— start Passage shown —

Data augmentation
Data rebalancing

Rebalance your data

Use rebalancing to change the distribution of a categorical variable in a dataset. Rebalancing does not just impact the single variable you choose to rebalance. All other variables in the dataset are also impacted based on the correlations they have with that variable. For example, you can use rebalancing to create a large number of relevant business scenarios out of a few that are present in your original data. Or you can use it to simulate what-if scenarios based on your existing, historical data, or upsample minority classes to help downstream machine learning algorithms pick up their patterns.

💡

Rebalancing is only available for subject tables and can only be applied to a single column with the categorical encoding type.

💡

Rebalancing cannot guarantee an increase in downstream model performance. Up or downsampling of a class in the original dataset only helps the downstream model in some instances.

In the steps below we demonstrate the rebalancing feature with an Insurance policy dataset, where we change the distribution of the age group variable.

Steps

  1. Click Create synthetic data. Data rebalancing - Step 1
  2. Download the Insurance policy dataset, upload it, and click Proceed. Data rebalancing - Step 2
  3. Click the Data settings tab, scroll all the way down to find the age_bins column, and click on the cog icon to open the column settings drawer. Data rebalancing - Step 3
  4. Configure the column settings like in the screenshot below and click Save. Make sure that the names of the categories you enter match exactly the names in the original data. If you enter a category that does not exist in the original data, the specified category and its percentage are ignored. You do not need to enter all categories to add up to 100%. MOSTLY AI will keep the share of the categories that were not defined as is. Data rebalancing - Step 4
  5. Click Create a synthetic dataset. Data rebalancing - Step 4
  6. On the Output settings tab, select Download as CSV/Parquet and click Create a synthetic dataset again.

Result

The resulting rebalanced data looks as shown in the charts below. You can see that the share of the age group 25-30 in the synthetic dataset has increased, whereas the share of the age group 30-40 has decreased. To review the charts and the distributions of each variable, go to the QA Report and check the Univariate distributions of the Data QA report.

You will notice there that the distributions of some other variables of the dataset, for example incident_city or insured_education_level also changed. The changes reflect what this simulated group of on average younger insurance policy holders would look like.

Data rebalancing - Step 1

— end Passage shown —
— start Data —

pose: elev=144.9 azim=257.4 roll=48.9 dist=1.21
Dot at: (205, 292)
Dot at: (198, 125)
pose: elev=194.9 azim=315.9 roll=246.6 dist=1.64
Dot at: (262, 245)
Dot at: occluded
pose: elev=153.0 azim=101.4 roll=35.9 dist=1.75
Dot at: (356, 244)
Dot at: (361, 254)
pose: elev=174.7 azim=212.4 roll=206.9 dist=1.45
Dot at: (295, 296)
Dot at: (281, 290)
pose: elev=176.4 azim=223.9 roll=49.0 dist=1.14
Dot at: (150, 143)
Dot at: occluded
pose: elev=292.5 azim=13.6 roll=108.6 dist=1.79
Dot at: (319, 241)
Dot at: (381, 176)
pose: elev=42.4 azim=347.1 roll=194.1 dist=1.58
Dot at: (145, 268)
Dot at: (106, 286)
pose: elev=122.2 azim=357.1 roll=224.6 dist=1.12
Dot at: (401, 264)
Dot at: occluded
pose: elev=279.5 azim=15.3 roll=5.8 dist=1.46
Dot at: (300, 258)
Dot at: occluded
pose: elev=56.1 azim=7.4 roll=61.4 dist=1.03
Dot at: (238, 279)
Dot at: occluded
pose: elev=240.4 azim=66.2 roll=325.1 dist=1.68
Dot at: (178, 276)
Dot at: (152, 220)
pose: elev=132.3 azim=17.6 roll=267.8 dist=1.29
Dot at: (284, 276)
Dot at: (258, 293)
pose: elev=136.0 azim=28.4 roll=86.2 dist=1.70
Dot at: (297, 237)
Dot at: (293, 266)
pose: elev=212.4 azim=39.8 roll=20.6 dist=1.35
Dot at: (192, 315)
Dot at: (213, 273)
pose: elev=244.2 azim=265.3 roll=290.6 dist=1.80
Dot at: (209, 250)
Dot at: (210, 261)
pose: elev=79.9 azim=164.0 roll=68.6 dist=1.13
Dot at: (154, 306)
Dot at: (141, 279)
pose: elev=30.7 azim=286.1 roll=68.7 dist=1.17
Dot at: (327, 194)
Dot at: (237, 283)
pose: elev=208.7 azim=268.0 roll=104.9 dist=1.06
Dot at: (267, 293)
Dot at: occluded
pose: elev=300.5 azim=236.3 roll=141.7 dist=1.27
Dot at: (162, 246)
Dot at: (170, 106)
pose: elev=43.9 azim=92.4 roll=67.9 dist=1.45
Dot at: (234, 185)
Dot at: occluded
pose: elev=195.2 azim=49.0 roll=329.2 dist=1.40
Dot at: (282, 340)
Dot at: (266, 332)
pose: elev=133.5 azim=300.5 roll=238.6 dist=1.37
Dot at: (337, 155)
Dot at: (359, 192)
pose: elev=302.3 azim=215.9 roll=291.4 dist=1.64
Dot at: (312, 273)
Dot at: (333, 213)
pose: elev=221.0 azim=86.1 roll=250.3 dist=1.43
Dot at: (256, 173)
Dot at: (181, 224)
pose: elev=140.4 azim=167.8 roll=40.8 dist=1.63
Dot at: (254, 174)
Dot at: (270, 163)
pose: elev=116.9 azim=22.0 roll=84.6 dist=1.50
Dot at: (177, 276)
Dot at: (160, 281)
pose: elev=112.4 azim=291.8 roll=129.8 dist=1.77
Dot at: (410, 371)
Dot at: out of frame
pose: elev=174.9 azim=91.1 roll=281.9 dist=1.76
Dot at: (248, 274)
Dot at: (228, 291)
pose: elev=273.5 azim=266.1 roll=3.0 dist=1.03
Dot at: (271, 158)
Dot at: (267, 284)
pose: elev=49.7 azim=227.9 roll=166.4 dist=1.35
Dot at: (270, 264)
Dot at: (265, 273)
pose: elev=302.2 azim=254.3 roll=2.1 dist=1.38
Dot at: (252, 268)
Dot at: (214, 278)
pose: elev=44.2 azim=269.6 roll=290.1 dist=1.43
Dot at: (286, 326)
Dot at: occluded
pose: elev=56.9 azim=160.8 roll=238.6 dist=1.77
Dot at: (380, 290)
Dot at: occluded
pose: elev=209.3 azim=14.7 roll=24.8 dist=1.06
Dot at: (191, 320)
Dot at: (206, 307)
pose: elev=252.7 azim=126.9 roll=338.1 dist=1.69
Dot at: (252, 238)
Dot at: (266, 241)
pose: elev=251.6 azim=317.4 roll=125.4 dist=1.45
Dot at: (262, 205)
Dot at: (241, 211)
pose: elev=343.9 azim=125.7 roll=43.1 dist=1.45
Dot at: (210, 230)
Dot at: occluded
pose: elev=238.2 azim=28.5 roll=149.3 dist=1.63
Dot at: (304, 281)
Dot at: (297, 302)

— end Data —

• _Instructions_:
**A.** In the data rebalancing guide, update the part that opens with the words containing "Use rebalancing to change" and closes with "up their patterns.", replacing "scenarios" with "cases".
**B.** List every column name that the data rebalancing guide writes with underscores.
**C.** State whether each statement agrees with the data rebalancing guide, answering yes or no and quoting the deciding words: (i) Rebalancing can be applied to several columns at once. (ii) A category entered that does not exist in the original data is ignored. (iii) The share of the age group 30-40 increased in the synthetic dataset.

• _Outputs for the tasks_:
**A.**
Use rebalancing to change the distribution of a categorical variable in a dataset. Rebalancing does not just impact the single variable you choose to rebalance. All other variables in the dataset are also impacted based on the correlations they have with that variable. For example, you can use rebalancing to create a large number of relevant business cases out of a few that are present in your original data. Or you can use it to simulate what-if cases based on your existing, historical data, or upsample minority classes to help downstream machine learning algorithms pick up their patterns.

**B.** age_bins, incident_city, insured_education_level

**C.**
(i) No: "can only be applied to a single column with the categorical encoding type"
(ii) Yes: "If you enter a category that does not exist in the original data, the specified category and its percentage are ignored."
(iii) No: "whereas the share of the age group 30-40 has decreased"